San Juan de Gaztelugatxe, Bermeo, Bizkaia

A small, magical place in the Basque Country. The place is San Juan de Gaztelugatxe, a chapel in a beautiful landscape that has a long history. Is located in the Biscay coast between Bermeo and Bakio in, in the municipality of Bermeo.

The chapel is located on the top of an island that must be accessed through a stone bridge and then climb 231 steps. The name have several meanings:

1. Gaztelu-aitz (Castle Rock)

2. Gaztelu-gache (castle rough or difficult).

3. According Iturriza was founded in the tenth century by the name of San Juan Bautista (XI century appears under the name of San Juan de la Peña) and have been a Templar monastery.

4. Another popular name is Doniene sanctuary is possibly an archaic contraction Donelohanes: San Juan. The location is strategic to the domain of the coast. In fact, the story says that in 1334 Gaztelugatxe is one of the bastions of resistance against vanity and lust for plunder of Alfonso XI, King of Castile: in precinct risky Biscayans seven knights fought with their retinues who resisted more than one months the attacks of a well organized army: humiliated, forced to withdraw his army leaving the Monarch on a war footing, given the boldness and serenity of the besieged forced the withdrawal of a legend tropes. According to legend, San Juan landed at the port of Bermeo and taking three steps came to the shrine leaving footprints engraved in four places in the road.

 

The first track is under the arch of San Juan, in the town of Bermeo own, San Juan Portalie. Being broken the original stone has been restored in 1982. The second trace the Arene situated in the neighborhood, near the hamlet Itsasalde, just before you get to the source. It has placed a new stone in 1982. The third track was at the height of Burgoa. But having become obsolete the traditional path leading to the shrine, this print was lost has been rediscovered in 1981 and placed the following year when the last step access to the shrine. This track is also the most interesting, because besides the footprint clearly seen, we can read the inscription “SAN JUAN”, someone wrote with a chisel.

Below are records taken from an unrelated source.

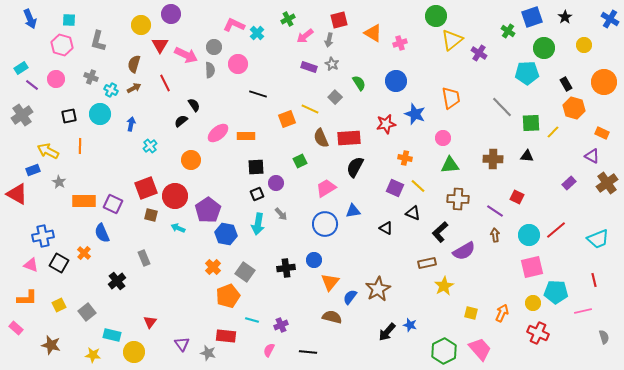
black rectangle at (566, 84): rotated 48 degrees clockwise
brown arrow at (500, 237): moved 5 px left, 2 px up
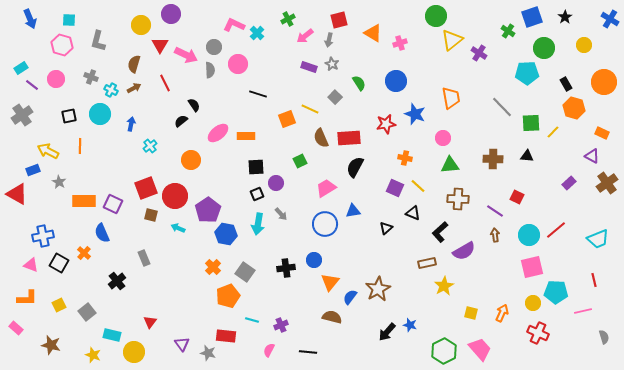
black triangle at (386, 228): rotated 48 degrees clockwise
yellow star at (93, 355): rotated 14 degrees clockwise
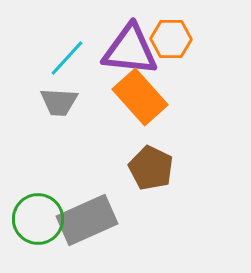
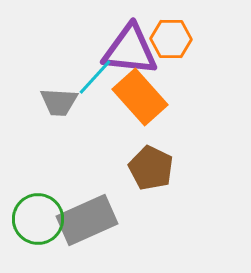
cyan line: moved 28 px right, 19 px down
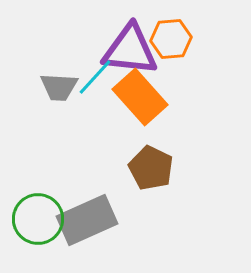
orange hexagon: rotated 6 degrees counterclockwise
gray trapezoid: moved 15 px up
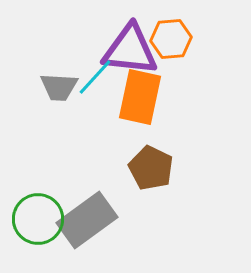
orange rectangle: rotated 54 degrees clockwise
gray rectangle: rotated 12 degrees counterclockwise
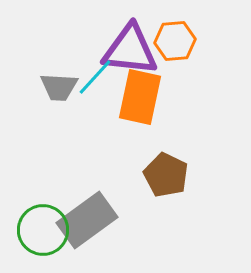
orange hexagon: moved 4 px right, 2 px down
brown pentagon: moved 15 px right, 7 px down
green circle: moved 5 px right, 11 px down
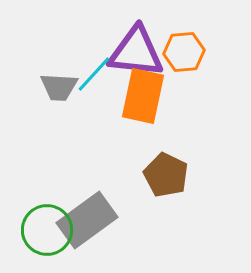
orange hexagon: moved 9 px right, 11 px down
purple triangle: moved 6 px right, 2 px down
cyan line: moved 1 px left, 3 px up
orange rectangle: moved 3 px right, 1 px up
green circle: moved 4 px right
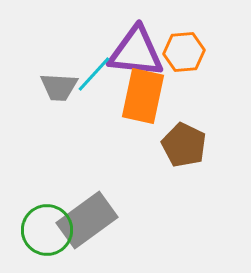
brown pentagon: moved 18 px right, 30 px up
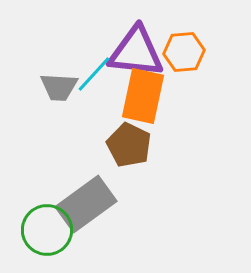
brown pentagon: moved 55 px left
gray rectangle: moved 1 px left, 16 px up
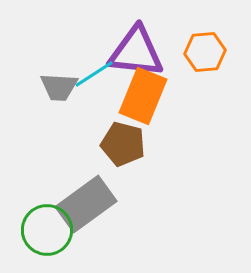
orange hexagon: moved 21 px right
cyan line: rotated 15 degrees clockwise
orange rectangle: rotated 10 degrees clockwise
brown pentagon: moved 6 px left, 1 px up; rotated 12 degrees counterclockwise
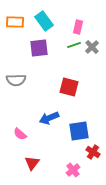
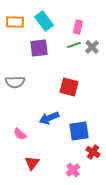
gray semicircle: moved 1 px left, 2 px down
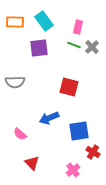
green line: rotated 40 degrees clockwise
red triangle: rotated 21 degrees counterclockwise
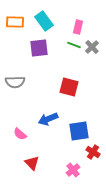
blue arrow: moved 1 px left, 1 px down
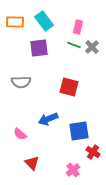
gray semicircle: moved 6 px right
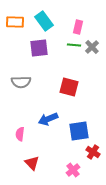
green line: rotated 16 degrees counterclockwise
pink semicircle: rotated 56 degrees clockwise
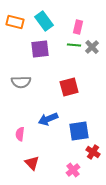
orange rectangle: rotated 12 degrees clockwise
purple square: moved 1 px right, 1 px down
red square: rotated 30 degrees counterclockwise
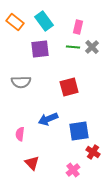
orange rectangle: rotated 24 degrees clockwise
green line: moved 1 px left, 2 px down
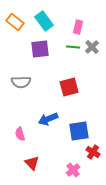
pink semicircle: rotated 24 degrees counterclockwise
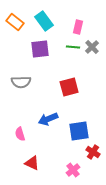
red triangle: rotated 21 degrees counterclockwise
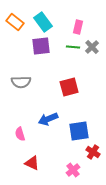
cyan rectangle: moved 1 px left, 1 px down
purple square: moved 1 px right, 3 px up
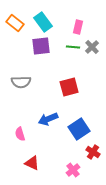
orange rectangle: moved 1 px down
blue square: moved 2 px up; rotated 25 degrees counterclockwise
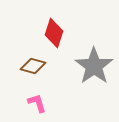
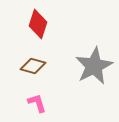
red diamond: moved 16 px left, 9 px up
gray star: rotated 9 degrees clockwise
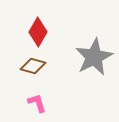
red diamond: moved 8 px down; rotated 12 degrees clockwise
gray star: moved 9 px up
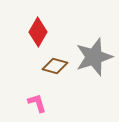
gray star: rotated 9 degrees clockwise
brown diamond: moved 22 px right
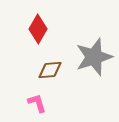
red diamond: moved 3 px up
brown diamond: moved 5 px left, 4 px down; rotated 20 degrees counterclockwise
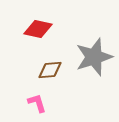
red diamond: rotated 72 degrees clockwise
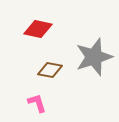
brown diamond: rotated 15 degrees clockwise
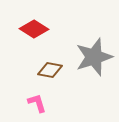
red diamond: moved 4 px left; rotated 20 degrees clockwise
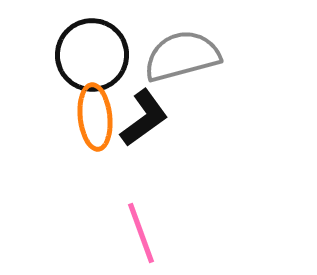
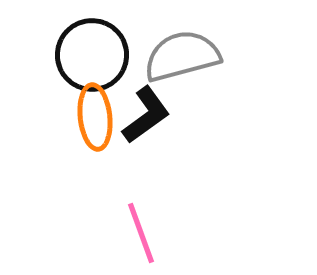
black L-shape: moved 2 px right, 3 px up
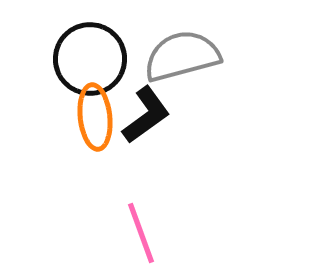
black circle: moved 2 px left, 4 px down
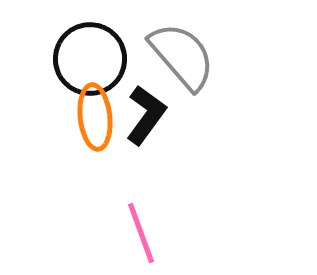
gray semicircle: rotated 64 degrees clockwise
black L-shape: rotated 18 degrees counterclockwise
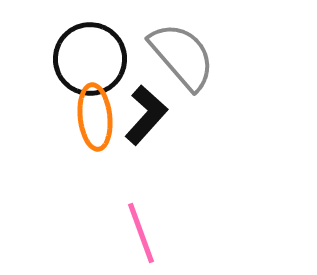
black L-shape: rotated 6 degrees clockwise
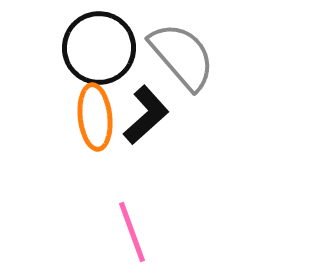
black circle: moved 9 px right, 11 px up
black L-shape: rotated 6 degrees clockwise
pink line: moved 9 px left, 1 px up
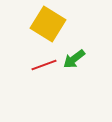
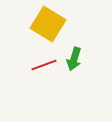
green arrow: rotated 35 degrees counterclockwise
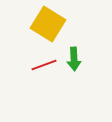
green arrow: rotated 20 degrees counterclockwise
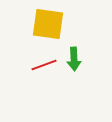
yellow square: rotated 24 degrees counterclockwise
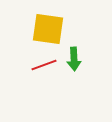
yellow square: moved 5 px down
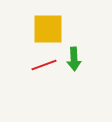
yellow square: rotated 8 degrees counterclockwise
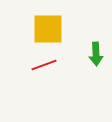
green arrow: moved 22 px right, 5 px up
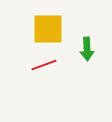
green arrow: moved 9 px left, 5 px up
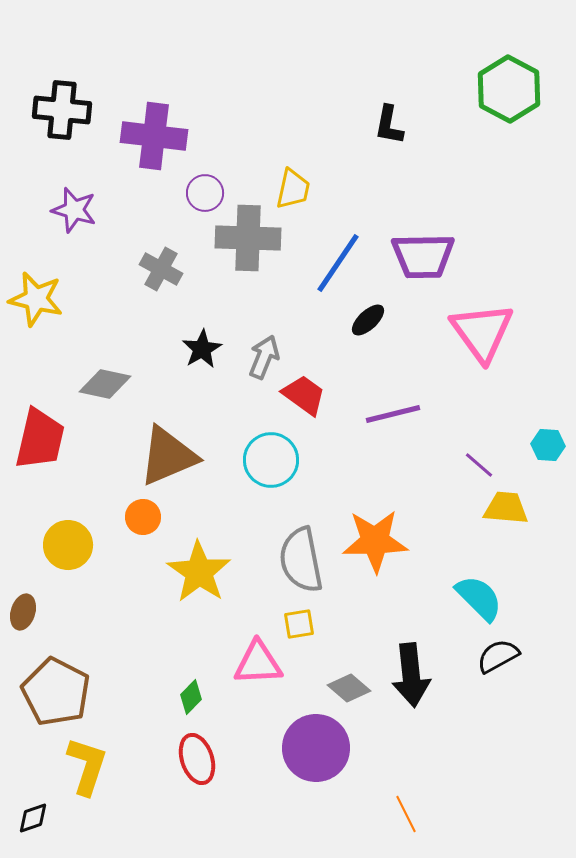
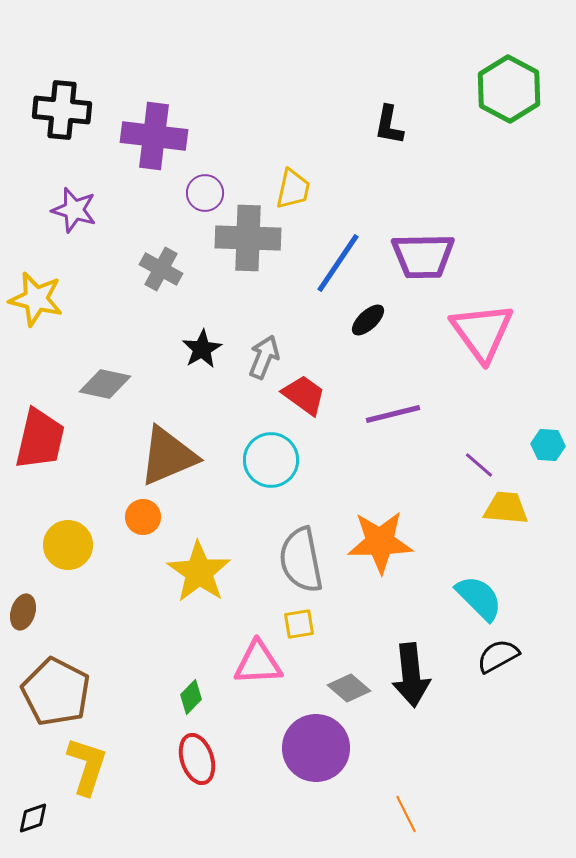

A tradition said that one must  go up and touch the bell  3 times to make a wish or drive away evil spirits. Fishing boats when they come to fish usually perform several turns to port and starboard to the holy will of fate. Women who experience a problem with fertility often go to this place in the belief that the Gods will help you solve this problem. In the stairwells, identified as the footsteps of St. John, are given different healing powers, to take advantage of them you have to put your feet in them looking to cure corns or left hats, scarves or chapels to cure headache.

 

All images are copyright © Margo Wiessman, 2012 and may not be downloaded, reproduced, copied, stored, or altered in any way without the written consent of the photographer! © Margo Wiessman 2012 This work is licensed under a Creative Commons Attribution-NonCommercial-NoDerivs 3.0 Spain License.